Sammle jede Zeile der Einträge, in der das Wort "Battery" vorkommt.

++++++++

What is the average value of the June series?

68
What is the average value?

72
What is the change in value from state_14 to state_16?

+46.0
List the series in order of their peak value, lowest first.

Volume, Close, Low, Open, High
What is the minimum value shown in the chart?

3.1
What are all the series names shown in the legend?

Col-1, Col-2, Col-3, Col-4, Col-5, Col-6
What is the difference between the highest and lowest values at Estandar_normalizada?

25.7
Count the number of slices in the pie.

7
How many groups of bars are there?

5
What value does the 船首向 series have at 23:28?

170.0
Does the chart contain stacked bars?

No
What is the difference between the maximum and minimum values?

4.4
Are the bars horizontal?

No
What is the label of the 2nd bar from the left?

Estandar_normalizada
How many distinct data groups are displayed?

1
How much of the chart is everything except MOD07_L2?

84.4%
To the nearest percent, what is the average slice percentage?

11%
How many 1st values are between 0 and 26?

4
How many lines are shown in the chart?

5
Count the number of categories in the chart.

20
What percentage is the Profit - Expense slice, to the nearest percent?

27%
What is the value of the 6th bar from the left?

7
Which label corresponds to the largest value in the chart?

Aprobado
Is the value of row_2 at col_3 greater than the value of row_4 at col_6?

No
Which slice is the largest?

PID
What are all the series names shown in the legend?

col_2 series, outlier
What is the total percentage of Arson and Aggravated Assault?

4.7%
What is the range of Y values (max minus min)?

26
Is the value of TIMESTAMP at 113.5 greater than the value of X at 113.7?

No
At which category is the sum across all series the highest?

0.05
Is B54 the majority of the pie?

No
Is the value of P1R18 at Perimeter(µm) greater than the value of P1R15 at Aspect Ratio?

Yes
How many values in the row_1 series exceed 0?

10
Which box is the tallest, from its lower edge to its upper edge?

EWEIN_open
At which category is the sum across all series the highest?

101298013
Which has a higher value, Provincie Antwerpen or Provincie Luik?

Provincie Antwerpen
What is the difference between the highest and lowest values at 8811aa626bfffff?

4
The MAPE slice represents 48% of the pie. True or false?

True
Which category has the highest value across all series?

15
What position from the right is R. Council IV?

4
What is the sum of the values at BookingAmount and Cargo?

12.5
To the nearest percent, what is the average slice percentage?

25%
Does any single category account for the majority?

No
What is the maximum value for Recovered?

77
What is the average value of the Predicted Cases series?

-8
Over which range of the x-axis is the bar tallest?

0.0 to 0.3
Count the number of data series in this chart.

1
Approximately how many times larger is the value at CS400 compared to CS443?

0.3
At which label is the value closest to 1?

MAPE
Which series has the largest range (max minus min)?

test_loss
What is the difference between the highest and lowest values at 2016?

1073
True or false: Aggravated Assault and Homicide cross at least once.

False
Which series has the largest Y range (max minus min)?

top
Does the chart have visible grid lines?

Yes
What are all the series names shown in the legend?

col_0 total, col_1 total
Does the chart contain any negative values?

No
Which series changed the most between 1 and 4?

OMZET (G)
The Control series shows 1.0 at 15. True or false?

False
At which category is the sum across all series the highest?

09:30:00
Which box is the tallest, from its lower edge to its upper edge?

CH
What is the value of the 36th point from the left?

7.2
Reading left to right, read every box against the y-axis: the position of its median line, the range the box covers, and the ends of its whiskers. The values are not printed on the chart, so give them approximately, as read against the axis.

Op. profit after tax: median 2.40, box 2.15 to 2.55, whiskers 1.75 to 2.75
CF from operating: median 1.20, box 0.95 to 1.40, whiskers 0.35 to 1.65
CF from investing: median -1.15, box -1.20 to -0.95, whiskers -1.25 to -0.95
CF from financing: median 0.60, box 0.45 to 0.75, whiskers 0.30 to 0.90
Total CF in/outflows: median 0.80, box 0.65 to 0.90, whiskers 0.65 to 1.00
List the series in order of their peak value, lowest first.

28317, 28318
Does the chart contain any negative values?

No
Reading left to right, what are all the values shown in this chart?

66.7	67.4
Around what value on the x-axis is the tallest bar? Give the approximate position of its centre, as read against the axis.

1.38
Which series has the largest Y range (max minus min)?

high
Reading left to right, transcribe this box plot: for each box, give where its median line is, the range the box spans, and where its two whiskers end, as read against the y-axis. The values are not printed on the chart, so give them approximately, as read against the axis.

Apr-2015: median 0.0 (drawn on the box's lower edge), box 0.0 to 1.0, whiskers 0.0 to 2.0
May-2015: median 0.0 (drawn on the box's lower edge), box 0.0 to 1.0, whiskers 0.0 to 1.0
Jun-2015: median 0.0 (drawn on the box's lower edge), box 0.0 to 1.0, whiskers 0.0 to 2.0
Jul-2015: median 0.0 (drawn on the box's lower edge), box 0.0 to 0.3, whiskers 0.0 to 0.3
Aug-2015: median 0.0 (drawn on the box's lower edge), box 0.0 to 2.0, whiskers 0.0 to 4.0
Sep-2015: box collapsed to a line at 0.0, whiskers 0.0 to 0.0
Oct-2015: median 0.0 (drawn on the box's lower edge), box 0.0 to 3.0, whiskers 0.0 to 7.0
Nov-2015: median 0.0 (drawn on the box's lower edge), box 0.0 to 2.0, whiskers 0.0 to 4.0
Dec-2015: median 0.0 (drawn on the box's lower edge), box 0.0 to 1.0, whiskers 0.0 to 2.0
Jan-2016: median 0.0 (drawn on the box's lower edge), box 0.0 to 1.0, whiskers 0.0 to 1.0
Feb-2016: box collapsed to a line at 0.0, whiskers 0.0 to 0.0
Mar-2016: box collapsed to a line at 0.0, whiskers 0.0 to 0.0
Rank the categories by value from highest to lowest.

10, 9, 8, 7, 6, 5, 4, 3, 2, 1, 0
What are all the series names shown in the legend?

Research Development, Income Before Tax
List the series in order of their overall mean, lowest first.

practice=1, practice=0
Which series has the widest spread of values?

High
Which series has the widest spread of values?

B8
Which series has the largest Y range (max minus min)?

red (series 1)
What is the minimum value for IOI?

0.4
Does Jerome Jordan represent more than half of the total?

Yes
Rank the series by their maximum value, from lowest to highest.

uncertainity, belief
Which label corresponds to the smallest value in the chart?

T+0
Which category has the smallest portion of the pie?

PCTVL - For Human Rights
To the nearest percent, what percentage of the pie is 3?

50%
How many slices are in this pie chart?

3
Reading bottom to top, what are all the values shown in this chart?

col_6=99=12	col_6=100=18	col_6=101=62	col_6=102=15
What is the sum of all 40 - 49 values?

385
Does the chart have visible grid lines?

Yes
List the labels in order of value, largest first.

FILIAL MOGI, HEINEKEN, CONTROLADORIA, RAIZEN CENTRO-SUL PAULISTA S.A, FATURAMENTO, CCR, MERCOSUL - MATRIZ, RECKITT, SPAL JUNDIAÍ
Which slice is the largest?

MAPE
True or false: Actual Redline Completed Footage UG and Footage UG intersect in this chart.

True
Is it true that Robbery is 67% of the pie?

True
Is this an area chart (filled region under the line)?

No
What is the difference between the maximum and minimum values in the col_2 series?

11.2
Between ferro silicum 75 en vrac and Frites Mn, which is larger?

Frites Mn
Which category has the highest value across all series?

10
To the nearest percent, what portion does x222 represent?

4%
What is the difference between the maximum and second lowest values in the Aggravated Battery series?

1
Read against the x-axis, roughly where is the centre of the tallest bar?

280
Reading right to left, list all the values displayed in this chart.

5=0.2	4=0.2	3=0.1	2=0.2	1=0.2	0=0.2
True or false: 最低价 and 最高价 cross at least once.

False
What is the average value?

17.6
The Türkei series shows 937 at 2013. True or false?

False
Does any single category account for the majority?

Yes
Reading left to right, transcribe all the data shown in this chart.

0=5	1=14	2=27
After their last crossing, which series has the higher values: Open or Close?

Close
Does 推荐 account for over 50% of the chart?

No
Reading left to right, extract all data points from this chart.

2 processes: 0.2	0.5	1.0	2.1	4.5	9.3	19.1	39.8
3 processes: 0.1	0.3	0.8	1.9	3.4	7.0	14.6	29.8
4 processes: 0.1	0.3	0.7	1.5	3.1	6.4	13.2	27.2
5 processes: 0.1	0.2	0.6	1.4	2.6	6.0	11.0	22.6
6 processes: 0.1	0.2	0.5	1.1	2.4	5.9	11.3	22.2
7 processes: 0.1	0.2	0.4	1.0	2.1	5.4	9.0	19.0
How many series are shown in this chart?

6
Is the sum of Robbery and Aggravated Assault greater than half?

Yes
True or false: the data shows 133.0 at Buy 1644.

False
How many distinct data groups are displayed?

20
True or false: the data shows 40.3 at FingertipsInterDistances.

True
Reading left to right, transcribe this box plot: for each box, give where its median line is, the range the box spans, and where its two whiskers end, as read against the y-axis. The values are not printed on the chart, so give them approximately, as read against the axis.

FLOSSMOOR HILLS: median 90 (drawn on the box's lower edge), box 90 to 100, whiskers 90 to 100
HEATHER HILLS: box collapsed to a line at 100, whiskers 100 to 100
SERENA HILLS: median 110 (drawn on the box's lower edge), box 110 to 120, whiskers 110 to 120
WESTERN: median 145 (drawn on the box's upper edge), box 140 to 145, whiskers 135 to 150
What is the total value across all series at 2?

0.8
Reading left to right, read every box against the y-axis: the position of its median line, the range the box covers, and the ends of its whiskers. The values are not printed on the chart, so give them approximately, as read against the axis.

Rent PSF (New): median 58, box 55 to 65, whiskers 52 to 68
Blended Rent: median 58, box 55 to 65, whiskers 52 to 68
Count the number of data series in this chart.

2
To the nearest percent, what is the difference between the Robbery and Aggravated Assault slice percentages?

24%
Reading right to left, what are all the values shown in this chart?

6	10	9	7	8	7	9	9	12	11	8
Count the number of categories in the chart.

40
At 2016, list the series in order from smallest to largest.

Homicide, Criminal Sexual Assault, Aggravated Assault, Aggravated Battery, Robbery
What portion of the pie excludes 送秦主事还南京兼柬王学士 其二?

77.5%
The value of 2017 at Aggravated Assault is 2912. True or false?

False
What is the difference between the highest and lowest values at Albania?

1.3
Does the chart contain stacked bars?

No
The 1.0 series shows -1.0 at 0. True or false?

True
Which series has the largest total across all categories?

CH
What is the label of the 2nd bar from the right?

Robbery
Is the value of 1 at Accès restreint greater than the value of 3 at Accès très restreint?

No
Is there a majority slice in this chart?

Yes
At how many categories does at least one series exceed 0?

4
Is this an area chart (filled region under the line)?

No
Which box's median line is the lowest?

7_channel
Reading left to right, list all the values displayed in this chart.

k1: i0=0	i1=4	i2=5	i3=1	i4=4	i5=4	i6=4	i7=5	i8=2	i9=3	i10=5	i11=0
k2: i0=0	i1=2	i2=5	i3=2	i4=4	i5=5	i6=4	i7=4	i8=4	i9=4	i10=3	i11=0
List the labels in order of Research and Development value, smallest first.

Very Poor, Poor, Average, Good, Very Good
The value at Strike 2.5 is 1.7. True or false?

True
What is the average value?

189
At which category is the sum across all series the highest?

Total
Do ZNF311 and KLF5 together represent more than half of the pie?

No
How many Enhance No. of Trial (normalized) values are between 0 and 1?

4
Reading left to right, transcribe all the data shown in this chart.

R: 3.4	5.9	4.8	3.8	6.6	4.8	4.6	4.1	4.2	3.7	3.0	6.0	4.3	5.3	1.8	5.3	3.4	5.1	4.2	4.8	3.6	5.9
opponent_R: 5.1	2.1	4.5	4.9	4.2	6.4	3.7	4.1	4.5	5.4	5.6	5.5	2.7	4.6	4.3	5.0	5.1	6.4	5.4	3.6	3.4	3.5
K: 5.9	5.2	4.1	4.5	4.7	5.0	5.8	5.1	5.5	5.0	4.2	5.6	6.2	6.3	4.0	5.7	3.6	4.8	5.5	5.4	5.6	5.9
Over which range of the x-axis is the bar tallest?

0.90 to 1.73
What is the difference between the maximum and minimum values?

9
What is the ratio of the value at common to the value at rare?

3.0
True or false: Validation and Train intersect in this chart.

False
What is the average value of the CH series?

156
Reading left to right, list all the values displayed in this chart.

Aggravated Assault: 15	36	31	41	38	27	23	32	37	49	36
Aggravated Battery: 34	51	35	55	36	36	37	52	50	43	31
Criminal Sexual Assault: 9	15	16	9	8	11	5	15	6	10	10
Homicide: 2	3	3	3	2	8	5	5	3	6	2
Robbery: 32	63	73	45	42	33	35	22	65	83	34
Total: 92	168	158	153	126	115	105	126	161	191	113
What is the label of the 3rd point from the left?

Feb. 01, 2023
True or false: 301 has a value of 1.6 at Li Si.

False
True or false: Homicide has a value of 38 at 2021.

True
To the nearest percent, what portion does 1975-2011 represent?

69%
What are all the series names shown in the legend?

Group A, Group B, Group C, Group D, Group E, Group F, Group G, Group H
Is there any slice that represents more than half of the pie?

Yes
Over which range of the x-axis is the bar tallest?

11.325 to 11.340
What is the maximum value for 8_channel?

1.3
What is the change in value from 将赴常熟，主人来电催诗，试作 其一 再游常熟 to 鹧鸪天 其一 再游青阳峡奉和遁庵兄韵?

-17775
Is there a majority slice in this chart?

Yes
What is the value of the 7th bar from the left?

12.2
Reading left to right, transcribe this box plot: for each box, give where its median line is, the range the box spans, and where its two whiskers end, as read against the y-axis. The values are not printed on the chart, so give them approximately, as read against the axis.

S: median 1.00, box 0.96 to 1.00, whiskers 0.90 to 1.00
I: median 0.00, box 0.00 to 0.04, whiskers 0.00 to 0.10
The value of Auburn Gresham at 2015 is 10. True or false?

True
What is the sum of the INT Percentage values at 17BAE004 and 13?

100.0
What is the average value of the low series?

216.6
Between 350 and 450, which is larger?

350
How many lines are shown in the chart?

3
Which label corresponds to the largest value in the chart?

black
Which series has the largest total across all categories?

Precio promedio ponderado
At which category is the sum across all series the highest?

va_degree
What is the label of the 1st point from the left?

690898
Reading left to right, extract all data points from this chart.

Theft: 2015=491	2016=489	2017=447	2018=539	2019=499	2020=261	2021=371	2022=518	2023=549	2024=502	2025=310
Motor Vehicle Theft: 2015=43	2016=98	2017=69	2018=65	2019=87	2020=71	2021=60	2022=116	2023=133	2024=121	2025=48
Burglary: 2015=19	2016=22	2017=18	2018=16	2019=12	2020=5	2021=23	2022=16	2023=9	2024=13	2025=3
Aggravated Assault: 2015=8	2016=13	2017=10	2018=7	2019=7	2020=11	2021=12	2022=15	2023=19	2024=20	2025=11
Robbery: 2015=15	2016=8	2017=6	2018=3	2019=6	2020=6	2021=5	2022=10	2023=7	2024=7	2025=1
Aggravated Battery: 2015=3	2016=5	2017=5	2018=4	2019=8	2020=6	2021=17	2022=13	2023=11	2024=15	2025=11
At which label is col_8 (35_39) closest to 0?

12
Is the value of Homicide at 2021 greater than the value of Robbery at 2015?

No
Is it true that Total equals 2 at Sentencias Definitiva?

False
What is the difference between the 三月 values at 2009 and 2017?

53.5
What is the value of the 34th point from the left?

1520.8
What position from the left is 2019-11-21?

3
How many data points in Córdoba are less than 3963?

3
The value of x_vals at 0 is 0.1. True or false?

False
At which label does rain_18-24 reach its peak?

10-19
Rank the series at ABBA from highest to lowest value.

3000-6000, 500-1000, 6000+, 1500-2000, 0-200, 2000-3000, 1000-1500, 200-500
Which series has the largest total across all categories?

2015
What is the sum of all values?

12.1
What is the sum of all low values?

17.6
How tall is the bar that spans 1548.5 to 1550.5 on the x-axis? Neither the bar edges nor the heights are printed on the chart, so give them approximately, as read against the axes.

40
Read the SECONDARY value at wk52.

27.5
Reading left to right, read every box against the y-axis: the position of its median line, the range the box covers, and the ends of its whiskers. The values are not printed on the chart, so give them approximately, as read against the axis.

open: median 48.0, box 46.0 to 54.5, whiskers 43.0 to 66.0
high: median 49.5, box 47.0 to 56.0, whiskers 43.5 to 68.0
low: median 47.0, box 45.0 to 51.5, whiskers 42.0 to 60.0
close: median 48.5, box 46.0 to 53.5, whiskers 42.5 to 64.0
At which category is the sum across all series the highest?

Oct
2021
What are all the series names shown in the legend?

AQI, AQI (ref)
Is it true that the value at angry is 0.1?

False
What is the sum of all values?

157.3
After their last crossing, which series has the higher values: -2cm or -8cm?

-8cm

++++++++

[SCHRIFTLICHE ANTWORT]
What is the difference between the maximum and second lowest values in the Aggravated Battery series?
Homicide, Criminal Sexual Assault, Aggravated Assault, Aggravated Battery, Robbery
Aggravated Battery: 34	51	35	55	36	36	37	52	50	43	31
Aggravated Battery: 2015=3	2016=5	2017=5	2018=4	2019=8	2020=6	2021=17	2022=13	2023=11	2024=15	2025=11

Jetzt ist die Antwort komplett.